(Data records Opens)

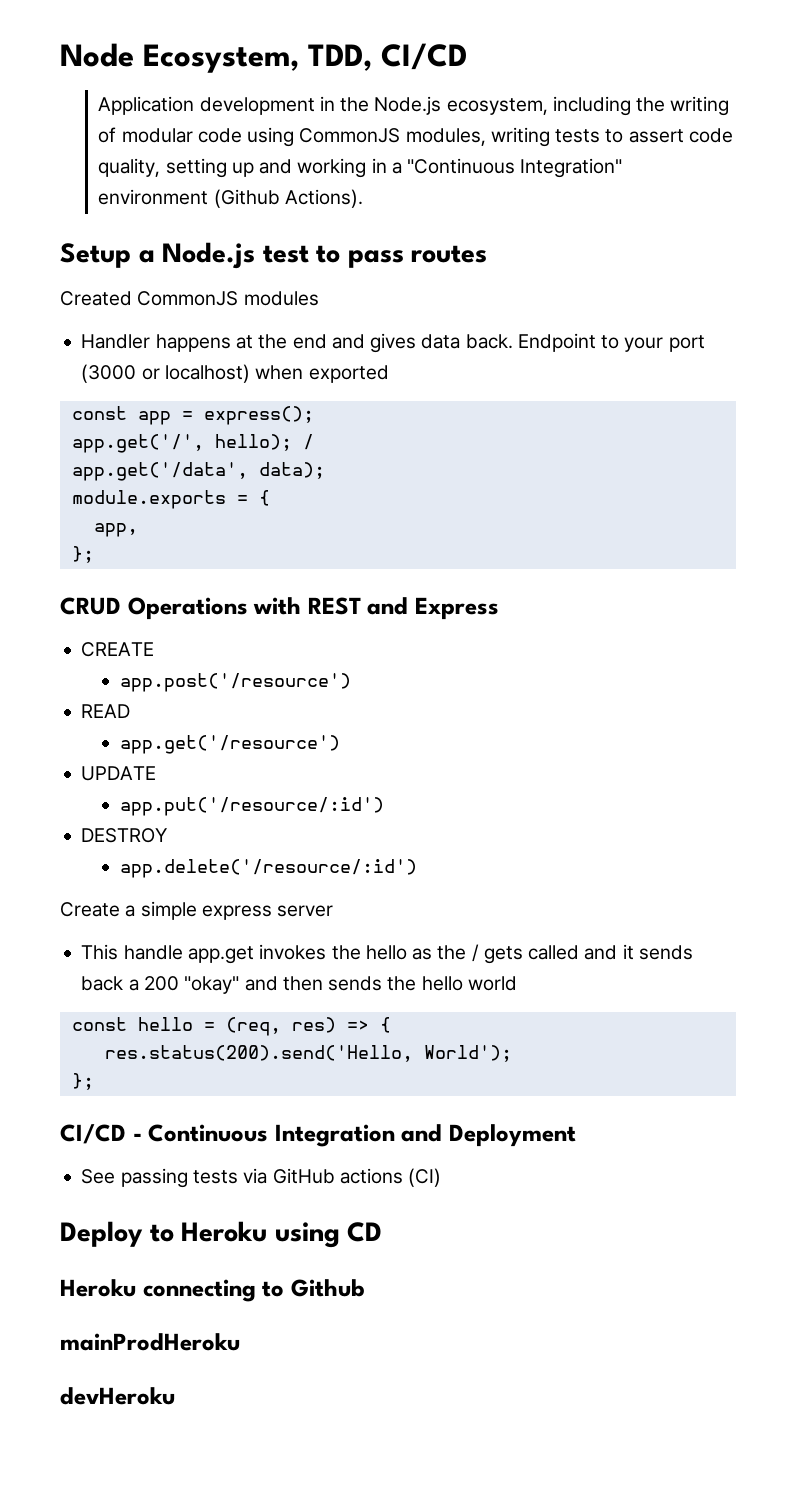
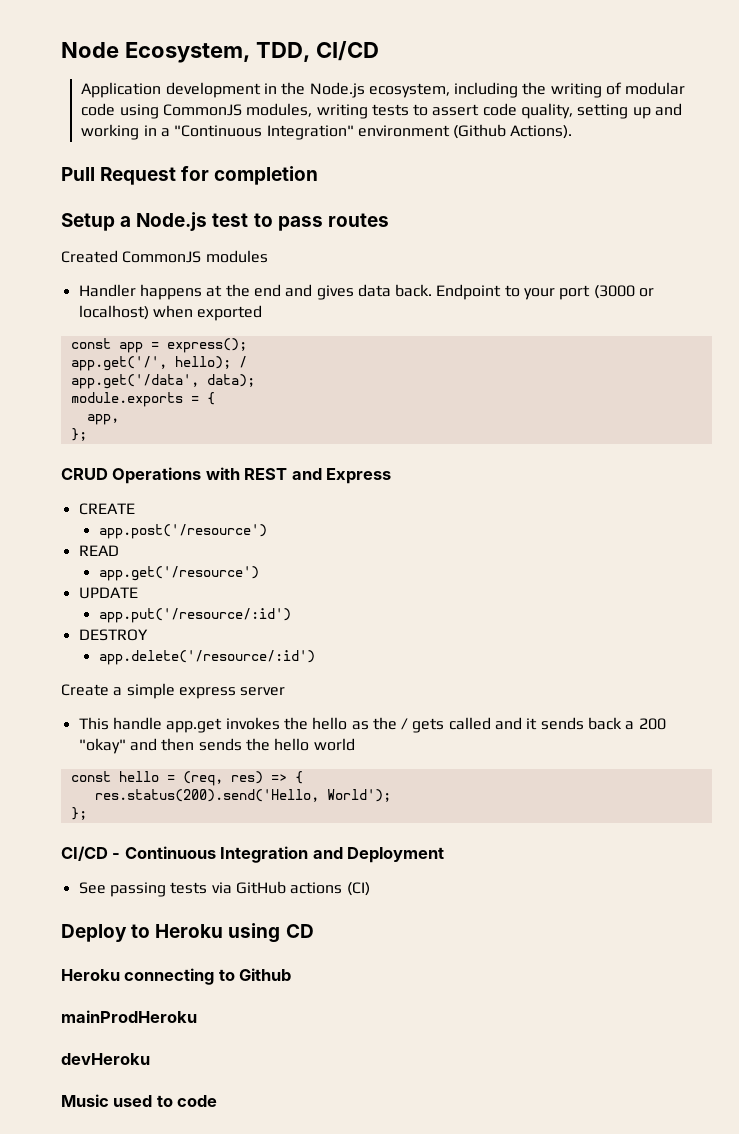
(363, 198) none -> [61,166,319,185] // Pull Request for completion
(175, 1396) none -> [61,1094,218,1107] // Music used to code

(Data records Closes)
(Data records Opens)

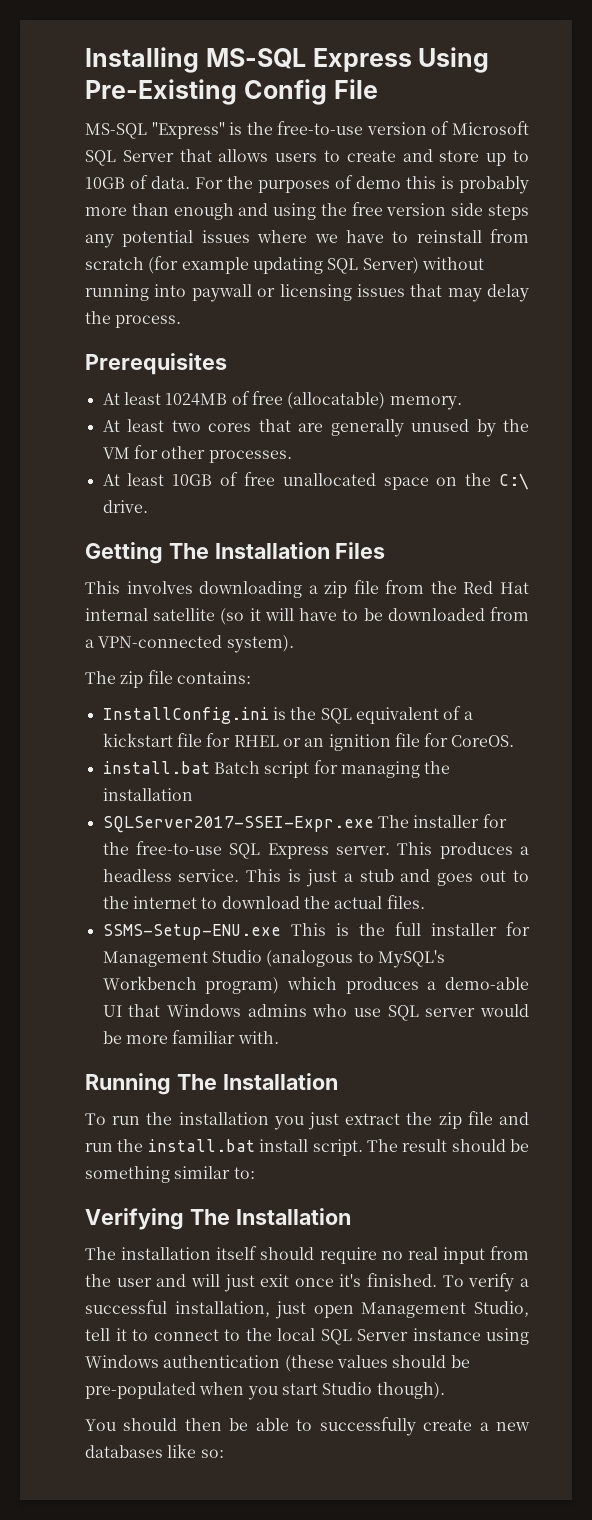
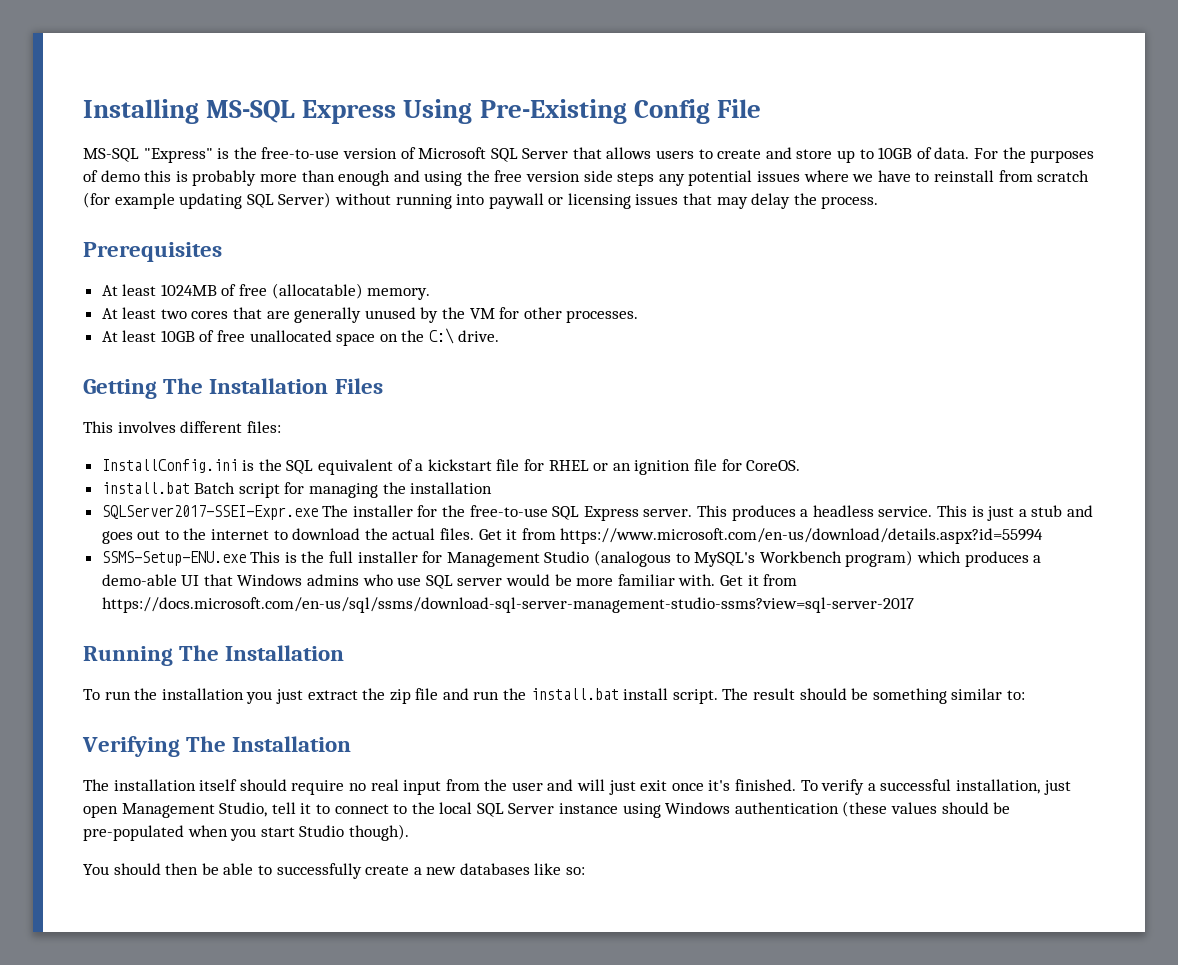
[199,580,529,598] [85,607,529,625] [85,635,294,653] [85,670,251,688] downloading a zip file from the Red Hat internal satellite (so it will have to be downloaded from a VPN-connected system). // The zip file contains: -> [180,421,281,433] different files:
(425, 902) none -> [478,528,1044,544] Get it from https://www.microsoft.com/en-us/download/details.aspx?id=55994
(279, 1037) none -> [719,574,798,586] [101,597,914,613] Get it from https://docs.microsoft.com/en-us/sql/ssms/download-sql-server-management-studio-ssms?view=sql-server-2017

(Data records Closes)
(Data records Opens)

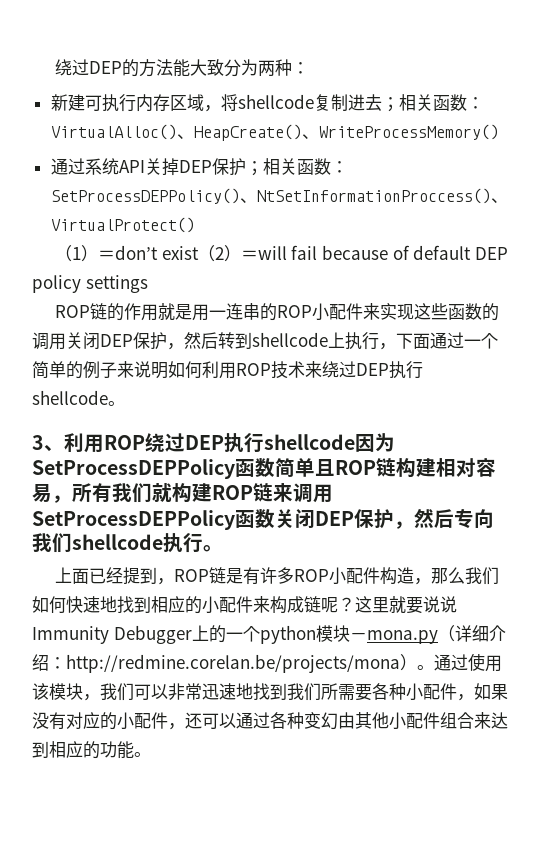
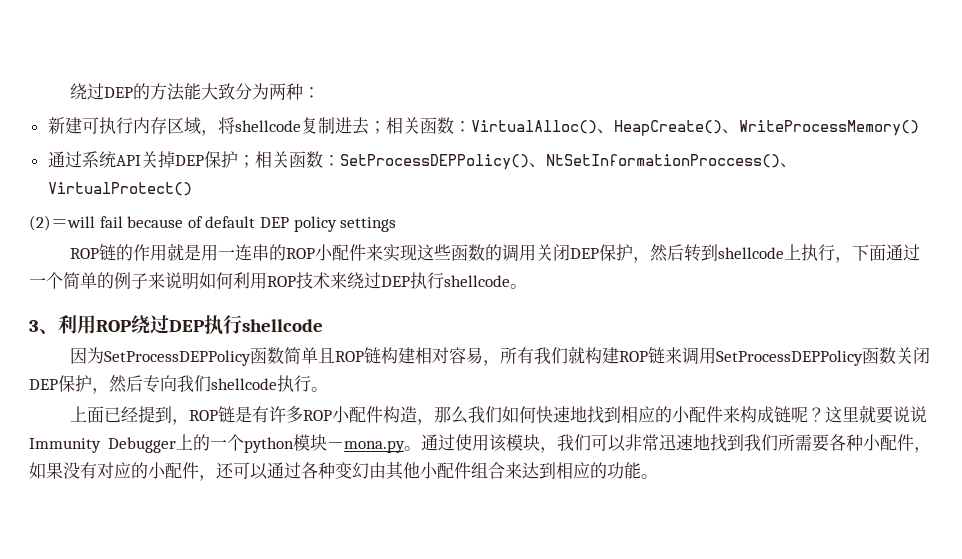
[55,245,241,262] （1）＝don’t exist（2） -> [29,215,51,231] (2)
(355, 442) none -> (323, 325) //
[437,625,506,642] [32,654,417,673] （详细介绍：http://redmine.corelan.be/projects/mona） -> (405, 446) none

(Data records Closes)

■ **Task prompt**
What you return should be exactly the lines above, starting at the one with "[199,580,529,598] [85,607,529,625] [85,635,294,653]" and ending at the one with "(279, 1037) none", and nothing else.

■ **Solution to the problem**
[199,580,529,598] [85,607,529,625] [85,635,294,653] [85,670,251,688] downloading a zip file from the Red Hat internal satellite (so it will have to be downloaded from a VPN-connected system). // The zip file contains: -> [180,421,281,433] different files:
(425, 902) none -> [478,528,1044,544] Get it from https://www.microsoft.com/en-us/download/details.aspx?id=55994
(279, 1037) none -> [719,574,798,586] [101,597,914,613] Get it from https://docs.microsoft.com/en-us/sql/ssms/download-sql-server-management-studio-ssms?view=sql-server-2017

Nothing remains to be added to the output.